I wrote recently about Rory Sutherland’s doorman fallacy, the consultant who replaces the hotel doorman with an automatic door and claims the cost saving without being held accountable for the value destroyed. The intelligence curse is the doorman fallacy taken to its logical extreme. Instead of replacing one doorman, you replace the entire concept of investing in people because the return on investment in technology looks better on the spreadsheet.

But here’s the thing Drago acknowledges and that mortgage professionals know instinctively: the spreadsheet doesn’t capture everything. It doesn’t capture the broker who refers three cases a month because they trust your BDM. It doesn’t capture the client who stays loyal because someone remembered their name and understood their situation. It doesn’t capture the fact that a phone call converts at 30% while a website converts at 0.5%.

The resource curse countries Drago references aren’t just poor because their governments are corrupt. They’re poor because removing the incentive to invest in people creates a cascade of underinvestment that compounds over decades. Schools deteriorate. Infrastructure crumbles. Talent leaves. The same dynamic can play out in a business that decides technology is the answer and people are the cost.

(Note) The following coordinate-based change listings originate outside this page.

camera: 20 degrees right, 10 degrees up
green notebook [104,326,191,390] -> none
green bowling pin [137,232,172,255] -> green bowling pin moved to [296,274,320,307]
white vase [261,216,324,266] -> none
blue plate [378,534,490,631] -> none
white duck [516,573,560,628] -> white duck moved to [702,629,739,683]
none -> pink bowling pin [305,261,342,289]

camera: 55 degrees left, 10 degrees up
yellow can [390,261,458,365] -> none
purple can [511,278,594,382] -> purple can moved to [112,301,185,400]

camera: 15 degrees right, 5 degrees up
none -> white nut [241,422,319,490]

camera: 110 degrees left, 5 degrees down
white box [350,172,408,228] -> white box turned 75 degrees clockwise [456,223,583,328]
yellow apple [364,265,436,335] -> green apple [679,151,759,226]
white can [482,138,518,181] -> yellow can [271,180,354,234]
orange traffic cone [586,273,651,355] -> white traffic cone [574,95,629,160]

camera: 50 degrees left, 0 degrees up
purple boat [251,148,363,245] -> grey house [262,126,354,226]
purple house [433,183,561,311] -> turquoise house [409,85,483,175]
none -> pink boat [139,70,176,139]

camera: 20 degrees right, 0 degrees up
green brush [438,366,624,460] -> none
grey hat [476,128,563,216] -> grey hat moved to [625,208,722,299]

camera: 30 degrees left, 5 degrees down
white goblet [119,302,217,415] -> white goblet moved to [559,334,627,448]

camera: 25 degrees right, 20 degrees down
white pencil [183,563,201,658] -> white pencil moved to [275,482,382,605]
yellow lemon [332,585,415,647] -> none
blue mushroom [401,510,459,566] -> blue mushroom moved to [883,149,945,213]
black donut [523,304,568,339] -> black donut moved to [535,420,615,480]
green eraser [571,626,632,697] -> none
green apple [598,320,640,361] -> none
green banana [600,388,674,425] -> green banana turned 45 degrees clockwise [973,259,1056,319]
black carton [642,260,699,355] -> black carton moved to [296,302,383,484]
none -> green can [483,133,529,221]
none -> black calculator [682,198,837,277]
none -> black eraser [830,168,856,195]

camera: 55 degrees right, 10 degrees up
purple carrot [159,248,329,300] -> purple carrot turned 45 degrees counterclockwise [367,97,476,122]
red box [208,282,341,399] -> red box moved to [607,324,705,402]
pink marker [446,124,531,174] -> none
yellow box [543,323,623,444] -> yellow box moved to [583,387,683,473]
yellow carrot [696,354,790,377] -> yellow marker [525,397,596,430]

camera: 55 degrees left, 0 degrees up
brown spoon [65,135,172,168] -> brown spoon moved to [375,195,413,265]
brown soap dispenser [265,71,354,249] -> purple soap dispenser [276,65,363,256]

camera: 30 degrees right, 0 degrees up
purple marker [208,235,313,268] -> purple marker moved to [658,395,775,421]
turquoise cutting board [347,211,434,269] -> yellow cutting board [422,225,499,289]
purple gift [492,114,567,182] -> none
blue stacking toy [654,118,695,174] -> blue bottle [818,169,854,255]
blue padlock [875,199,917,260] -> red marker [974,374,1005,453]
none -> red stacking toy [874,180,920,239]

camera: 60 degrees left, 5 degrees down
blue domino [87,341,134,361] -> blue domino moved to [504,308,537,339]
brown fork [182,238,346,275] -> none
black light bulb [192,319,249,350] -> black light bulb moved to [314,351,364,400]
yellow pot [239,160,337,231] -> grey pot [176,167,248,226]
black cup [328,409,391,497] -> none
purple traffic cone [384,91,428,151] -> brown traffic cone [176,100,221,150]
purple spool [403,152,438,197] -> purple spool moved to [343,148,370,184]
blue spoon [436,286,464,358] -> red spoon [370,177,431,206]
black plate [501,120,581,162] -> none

The mortgage industry sits right in the middle of this

We’re in an industry where trust is the product. The mortgage itself is a commodity. Rates are comparable. Products are interchangeable. What differentiates one broker from another, one lender from another, one network from another, is the quality of the human relationship. The adviser who understands the client’s situation. The BDM who picks up the phone when things go wrong. The case manager who chases the solicitor so the client doesn’t have to.

If the intelligence curse thesis is even partially right, the pressure to replace these people with technology will only intensify. AI can process applications faster. It can source products more efficiently. It can generate compliance reports without human error. And every time it does, someone in the business will ask: why are we still paying for the person?

The answer, and it’s one that leaders in this industry need to articulate clearly and defend vigorously, is that the person is where the trust lives. Technology should be the thing that frees your best people to spend more time building relationships, not the thing that replaces the relationships entirely.

The companies that will thrive in the next decade are the ones that understand the difference between automating process and automating judgment. Between using AI to handle the admin so your adviser can spend more time with the client, and using AI to handle the client so you can spend less money on the adviser. Those two strategies look similar from a technology procurement perspective. They produce radically different outcomes for the business.

The question worth asking

Drago ends his article with a call to action: change the incentives, and you can change the outcome. For mortgage leaders, the incentive question is real. Are you building a business where the best path to profit runs through investing in your people? Or are you building one where the people are a cost line to be optimised away as soon as the technology is good enough?

The intelligence curse isn’t inevitable. But it is the default. And defaults have a way of becoming reality when nobody actively chooses a different path.